Após uma primeira leitura segue o trabalho sujo. A fase mais técnica é chamada de corte, precisamente porque a metáfora é essa: leve seu carro na oficina para testar os componentes eletrônicos, mudar o óleo e o filtro, pastilhas de freio, fazer o alinhamento dos pneus. Você vai passar o texto através de uma peneira, à procura de erros ortográficos, erros gramaticais, repetições e redundâncias. Existem alguns segmentos que são muito longos? Devem ser separados, para dar maior ritmo e facilidade de respiração; as vírgulas estão em seu lugar? Lembre-se de inserir ponto e vírgula. Foi usada inadequadamente uma elipse? Se esqueceu o que é isso, procure relembrar! A página não pode ser um angu de caroço. Atenção aos advérbios: são como ervas daninhas e devem ser eliminados se proliferarem. Mantenha apenas o estritamente necessário. Verifique a consistência dos verbos. Atente ao léxico: que cada palavra tenha seu sentido preservado – ou deturpado conscientemente. Verifique se você tem ferramentas úteis: uma boa gramática atual, um manual de estilo moderno: existem em abundância nas livrarias ou pela internet. Claro, use um dicionário de sinônimos e antônimos. Preste muita atenção aos diálogos: como eles soam para o leitor? São plausíveis? Provocam bocejos suspeitos? Retoque, tornando-os mais ágeis. Verifique também as legendas e frases declaratórias: foram usadas para criar ritmo? Foi bem evocado o contexto da conversa, criando efeitos intrigantes de desvio? Como estamos para descrições? É tudo claro, você tem a impressão de que a mensagem foi devidamente encaminhada? Ou há frases ambíguas, proposições que precisam de passagens mais detalhadas para atrair a atenção do leitor e fornecerem informações adicionais? Há ocorrências onde gíria não seria apropriada? Que tal as metáforas? Parecem ser bem sucedidas e não convencionais? Se “o cabelo dela balançando ao vento” pode ser a lugar-comum (cabelo como as ondas do mar), dizendo que “seus dentes eram brancos como um rebanho de ovelhas” ou “como um exército regular implantado na batalha” é menos comum. Depende o efeito que você quer produzir no leitor: bater o estilo desejado, fazê-lo sorrir ou pasmar. Pode-se escrever um manual só para esta fase da reescrita.

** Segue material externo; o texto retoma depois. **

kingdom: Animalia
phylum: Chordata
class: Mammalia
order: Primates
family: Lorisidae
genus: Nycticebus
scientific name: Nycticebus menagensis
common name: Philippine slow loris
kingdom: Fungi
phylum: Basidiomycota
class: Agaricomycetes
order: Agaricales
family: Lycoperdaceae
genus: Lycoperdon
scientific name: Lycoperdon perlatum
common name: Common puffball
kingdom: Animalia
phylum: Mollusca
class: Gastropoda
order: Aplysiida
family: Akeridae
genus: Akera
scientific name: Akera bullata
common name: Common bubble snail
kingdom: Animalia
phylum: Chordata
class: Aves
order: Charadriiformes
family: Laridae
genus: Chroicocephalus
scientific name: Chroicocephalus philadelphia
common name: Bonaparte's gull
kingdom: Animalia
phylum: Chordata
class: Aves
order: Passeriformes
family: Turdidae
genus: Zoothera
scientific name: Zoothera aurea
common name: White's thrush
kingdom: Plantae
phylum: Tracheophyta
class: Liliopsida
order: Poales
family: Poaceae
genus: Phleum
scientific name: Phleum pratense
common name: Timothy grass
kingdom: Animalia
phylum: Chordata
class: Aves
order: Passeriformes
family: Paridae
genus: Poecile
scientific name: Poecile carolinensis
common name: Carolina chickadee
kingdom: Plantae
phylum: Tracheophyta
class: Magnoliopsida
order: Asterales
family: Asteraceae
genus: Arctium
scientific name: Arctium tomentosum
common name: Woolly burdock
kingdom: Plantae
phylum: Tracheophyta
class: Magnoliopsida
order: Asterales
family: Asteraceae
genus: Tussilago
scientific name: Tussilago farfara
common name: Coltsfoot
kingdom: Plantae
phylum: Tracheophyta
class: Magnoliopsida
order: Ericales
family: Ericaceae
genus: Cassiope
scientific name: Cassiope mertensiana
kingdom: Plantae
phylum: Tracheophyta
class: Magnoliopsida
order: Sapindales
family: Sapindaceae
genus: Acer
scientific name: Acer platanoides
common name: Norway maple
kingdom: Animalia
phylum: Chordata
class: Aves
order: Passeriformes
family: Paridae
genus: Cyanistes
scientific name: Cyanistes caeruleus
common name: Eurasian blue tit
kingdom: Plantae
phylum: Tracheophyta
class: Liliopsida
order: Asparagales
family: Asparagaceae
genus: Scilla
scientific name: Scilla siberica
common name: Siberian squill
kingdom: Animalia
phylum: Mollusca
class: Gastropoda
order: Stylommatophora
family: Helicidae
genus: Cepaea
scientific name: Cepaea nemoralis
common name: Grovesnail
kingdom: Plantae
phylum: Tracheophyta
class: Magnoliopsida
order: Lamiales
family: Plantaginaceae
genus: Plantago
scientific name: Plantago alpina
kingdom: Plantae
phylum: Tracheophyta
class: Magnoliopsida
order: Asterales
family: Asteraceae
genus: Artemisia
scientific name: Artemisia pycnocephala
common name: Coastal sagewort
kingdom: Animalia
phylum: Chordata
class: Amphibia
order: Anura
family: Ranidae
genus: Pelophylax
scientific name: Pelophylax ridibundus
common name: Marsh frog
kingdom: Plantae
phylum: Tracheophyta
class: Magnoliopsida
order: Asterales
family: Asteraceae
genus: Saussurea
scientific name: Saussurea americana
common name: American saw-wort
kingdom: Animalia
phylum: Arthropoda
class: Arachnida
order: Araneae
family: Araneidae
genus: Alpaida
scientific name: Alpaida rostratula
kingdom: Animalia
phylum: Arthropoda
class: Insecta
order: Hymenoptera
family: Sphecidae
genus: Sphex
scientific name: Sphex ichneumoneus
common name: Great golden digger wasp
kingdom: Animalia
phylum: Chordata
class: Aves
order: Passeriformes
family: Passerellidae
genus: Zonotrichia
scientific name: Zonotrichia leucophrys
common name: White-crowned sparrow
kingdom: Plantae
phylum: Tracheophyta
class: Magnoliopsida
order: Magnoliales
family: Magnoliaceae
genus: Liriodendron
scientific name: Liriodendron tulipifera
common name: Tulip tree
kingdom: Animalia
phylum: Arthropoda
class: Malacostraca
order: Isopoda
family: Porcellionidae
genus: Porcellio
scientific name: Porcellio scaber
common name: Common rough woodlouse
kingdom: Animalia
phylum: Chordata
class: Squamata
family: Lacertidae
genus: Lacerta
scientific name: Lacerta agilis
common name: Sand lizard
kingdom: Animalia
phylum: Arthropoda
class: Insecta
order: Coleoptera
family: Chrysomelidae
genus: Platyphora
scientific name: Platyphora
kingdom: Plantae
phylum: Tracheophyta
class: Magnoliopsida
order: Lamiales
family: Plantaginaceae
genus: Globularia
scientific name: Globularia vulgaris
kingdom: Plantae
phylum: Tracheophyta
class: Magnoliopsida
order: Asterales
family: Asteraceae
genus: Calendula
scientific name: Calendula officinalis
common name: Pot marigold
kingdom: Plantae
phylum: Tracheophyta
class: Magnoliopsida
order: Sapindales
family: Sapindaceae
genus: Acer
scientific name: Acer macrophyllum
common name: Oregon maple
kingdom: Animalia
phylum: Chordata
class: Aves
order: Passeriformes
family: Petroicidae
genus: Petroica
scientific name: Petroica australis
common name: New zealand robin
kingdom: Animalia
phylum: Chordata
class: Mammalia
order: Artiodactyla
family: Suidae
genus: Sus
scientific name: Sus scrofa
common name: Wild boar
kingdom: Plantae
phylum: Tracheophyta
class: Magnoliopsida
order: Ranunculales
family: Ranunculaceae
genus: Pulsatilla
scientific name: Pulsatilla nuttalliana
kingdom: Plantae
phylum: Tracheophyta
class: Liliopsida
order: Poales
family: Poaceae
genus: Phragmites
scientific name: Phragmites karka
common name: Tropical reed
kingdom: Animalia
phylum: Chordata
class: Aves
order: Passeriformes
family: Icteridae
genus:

3) Etapa do ato de contrição.
Reescrever é doloroso. A escrita é grudenta; uma vez que o texto esteja na página, ele resiste. Temos compromisso com o que escrevemos. À primeira vista, não queremos profanar qualquer frase nossa. Na verdade, não escrevemos nós mesmos. Tentamos ter uma ideia geral do nosso trabalho: pode ser que capítulos ou passagens em particular, embora agradáveis e cheias de boas ideias e soluções não sejam relevantes ou funcionais para representar o que éramos. Temos de encontrar a coragem de podar, cortar de novo, para nos encontrarmos em nosso texto. Deve ser mantido apenas o que está em estreita relação, que combina bem com o ecossistema narrativo que ajudamos a criar. Nós quebramos a descrição de um personagem, a movimentação de segmentos narrativos, contestamos em outro capítulo. Melhor ainda: mostre, não conte! Tente concentrar-se na ação, sobre os acontecimentos da história. Às vezes, há saltos lógicos: resolve-se abruptamente um fato crucial que regista o avanço da trama. Questione se é o efeito proposto, ou se é o questionamento apropriado: corte muito na reescrita. Em alguns casos, é assim também para os tempos verbais. Arrependa-se de seus pecados literários. Reescreva. Cada um dos capítulos. Uma, duas, três, dez vezes. Até haver algum sinal de satisfação – bem depois de ter havido saturação.
Reescrever não uma caminhada curta – e não tem muitos atalhos. Requer treinamento, dedicação e motivação para retrabalhar o texto, toda escrita criativa é como uma maratona: raramente será um percurso curto e costuma ser exaustivo (adaptado de Carollo).